Además de la industria automotriz, Washington mantiene diferencias con Canadá en temas como el sistema de gestión de productos lácteos, que limita ciertas importaciones estadounidenses. También han surgido nuevas tensiones relacionadas con programas de defensa y compras gubernamentales.
Según fuentes cercanas a las negociaciones, la administración estadounidense estaría buscando obtener concesiones mediante cartas paralelas o protocolos complementarios, evitando un proceso más complejo que requeriría modificar el texto legal del acuerdo y someterlo a votación en el Congreso.

México y Canadá buscan reducir la presión arancelaria
Canadá ha centrado sus esfuerzos en lograr alivios a los aranceles que Estados Unidos mantiene sobre sectores clave como acero, aluminio, automóviles y madera.

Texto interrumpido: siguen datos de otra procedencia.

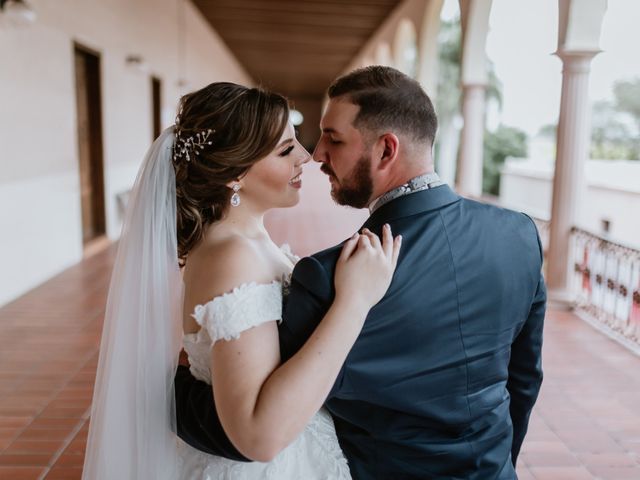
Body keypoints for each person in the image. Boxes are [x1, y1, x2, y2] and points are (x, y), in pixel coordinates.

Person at [174, 66, 546, 479]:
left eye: (332, 139)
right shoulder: (519, 235)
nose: (314, 155)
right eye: (290, 146)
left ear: (386, 150)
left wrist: (178, 397)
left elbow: (264, 420)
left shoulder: (328, 275)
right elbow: (525, 379)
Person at [81, 82, 401, 480]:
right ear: (235, 175)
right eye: (286, 150)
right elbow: (258, 436)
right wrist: (354, 301)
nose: (306, 157)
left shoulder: (246, 241)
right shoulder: (232, 256)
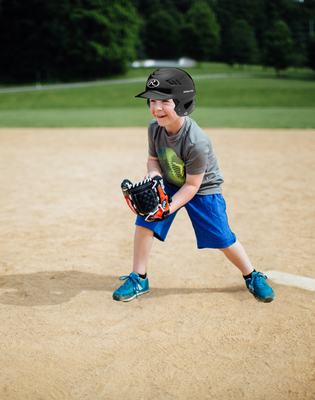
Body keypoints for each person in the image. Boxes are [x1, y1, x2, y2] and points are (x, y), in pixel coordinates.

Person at [113, 68, 275, 303]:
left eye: (165, 101)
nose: (156, 108)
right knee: (146, 220)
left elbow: (192, 186)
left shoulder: (196, 141)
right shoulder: (153, 128)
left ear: (183, 103)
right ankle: (140, 277)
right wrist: (154, 175)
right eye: (152, 100)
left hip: (203, 189)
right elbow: (153, 159)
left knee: (222, 237)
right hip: (169, 181)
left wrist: (167, 208)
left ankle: (251, 275)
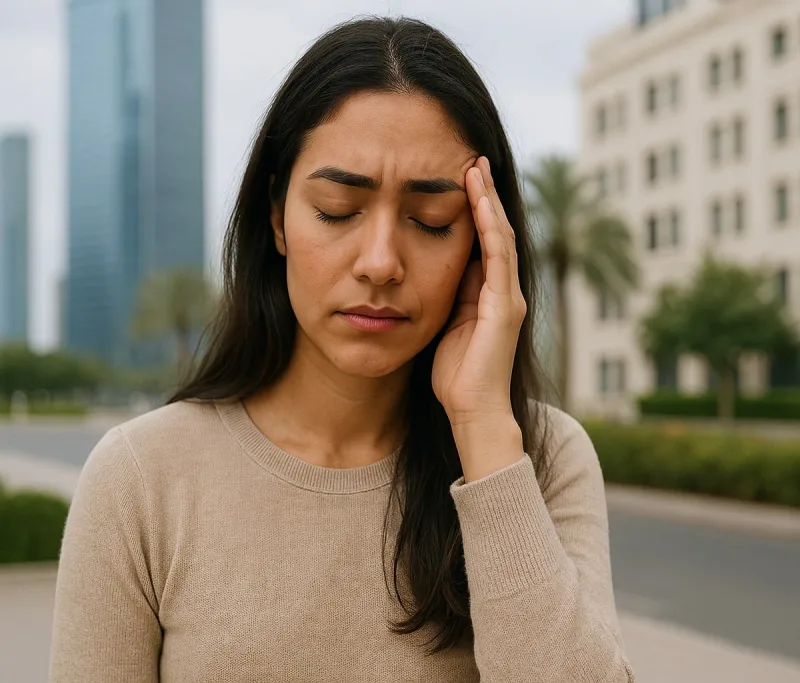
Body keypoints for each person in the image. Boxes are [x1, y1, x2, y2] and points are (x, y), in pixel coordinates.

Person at [49, 16, 634, 683]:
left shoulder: (541, 457)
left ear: (481, 240)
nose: (381, 262)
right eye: (337, 208)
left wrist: (483, 433)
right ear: (277, 217)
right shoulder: (141, 478)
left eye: (430, 221)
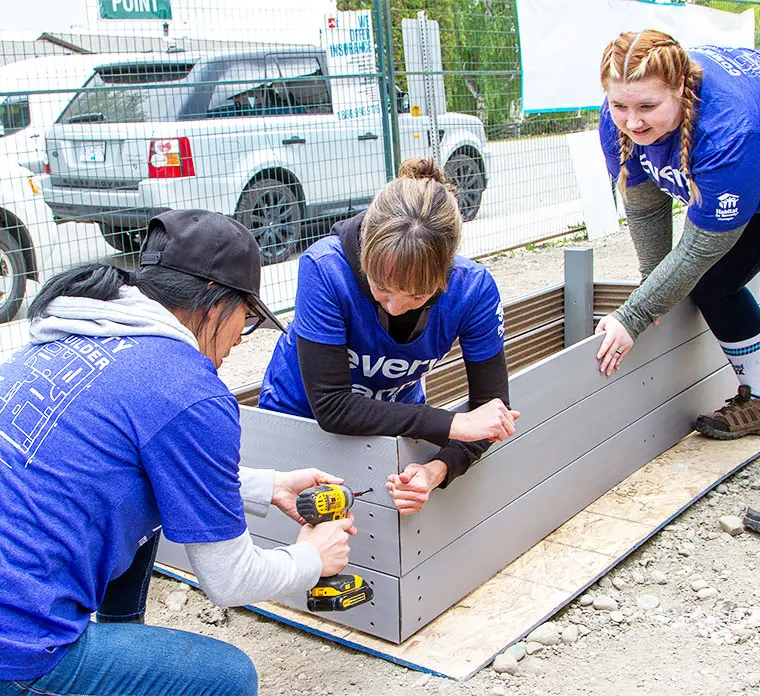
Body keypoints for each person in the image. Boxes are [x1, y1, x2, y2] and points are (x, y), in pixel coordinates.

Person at [0, 210, 355, 696]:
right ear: (215, 301)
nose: (237, 339)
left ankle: (122, 645)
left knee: (149, 505)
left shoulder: (74, 334)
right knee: (228, 677)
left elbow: (136, 464)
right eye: (246, 319)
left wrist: (268, 486)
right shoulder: (188, 389)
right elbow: (230, 581)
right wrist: (312, 558)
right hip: (17, 650)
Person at [594, 30, 760, 537]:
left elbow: (703, 244)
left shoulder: (732, 127)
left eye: (647, 105)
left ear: (681, 91)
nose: (632, 120)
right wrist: (653, 284)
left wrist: (635, 314)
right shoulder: (620, 120)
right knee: (709, 285)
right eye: (620, 105)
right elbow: (645, 206)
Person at [259, 158, 520, 514]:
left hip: (392, 417)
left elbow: (490, 412)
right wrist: (451, 423)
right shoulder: (325, 269)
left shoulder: (472, 289)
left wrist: (436, 470)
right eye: (381, 289)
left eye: (417, 296)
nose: (397, 308)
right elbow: (333, 407)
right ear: (366, 255)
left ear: (447, 273)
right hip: (299, 419)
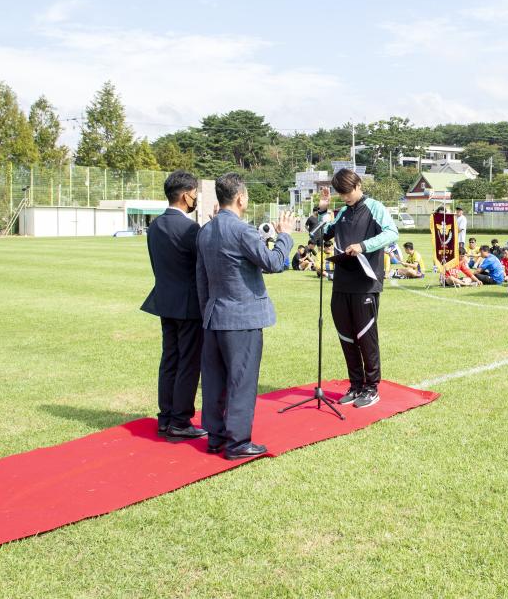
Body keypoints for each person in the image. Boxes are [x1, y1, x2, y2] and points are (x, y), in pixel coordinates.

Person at [197, 174, 294, 459]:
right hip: (243, 317)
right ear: (241, 198)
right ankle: (237, 442)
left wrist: (207, 312)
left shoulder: (206, 230)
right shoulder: (242, 231)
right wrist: (285, 235)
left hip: (215, 315)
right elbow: (274, 263)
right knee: (242, 379)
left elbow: (201, 278)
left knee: (214, 380)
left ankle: (215, 437)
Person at [314, 169, 399, 408]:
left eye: (348, 192)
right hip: (341, 283)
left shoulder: (375, 207)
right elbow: (322, 236)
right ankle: (356, 385)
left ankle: (372, 388)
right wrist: (322, 210)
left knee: (366, 338)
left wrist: (363, 245)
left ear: (358, 185)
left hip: (366, 283)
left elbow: (392, 233)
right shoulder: (341, 212)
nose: (346, 197)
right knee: (347, 337)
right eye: (341, 194)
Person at [140, 171, 207, 440]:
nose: (195, 199)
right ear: (185, 195)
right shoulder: (190, 229)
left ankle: (166, 417)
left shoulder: (155, 226)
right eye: (194, 193)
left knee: (169, 360)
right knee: (189, 363)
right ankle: (180, 420)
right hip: (189, 305)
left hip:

El gobierno de Mark Carney ha reforzado la cooperación con Washington en áreas como minerales críticos y energía, y ha señalado disposición para modificar políticas que causaban fricciones comerciales con Estados Unidos.
No obstante, funcionarios canadienses reconocen que las negociaciones podrían extenderse durante varios años, incluso hasta el final del actual mandato de Trump en 2029.
En el caso de México, las conversaciones se han enfocado principalmente en el sector automotriz, una de las industrias más relevantes para las exportaciones nacionales y una de las más expuestas a cambios en las reglas de origen.
La incertidumbre comercial llega además en un momento complejo para la economía mexicana. El país acumula 19 meses consecutivos de caída en la inversión total, un indicador que refleja la cautela de las empresas frente a un entorno económico menos predecible.
El secretario de Economía, Marcelo Ebrard, ha insistido en que la prioridad del gobierno mexicano es preservar el carácter trilateral del T-MEC y mantener la integración regional que ha caracterizado al acuerdo desde su entrada en vigor.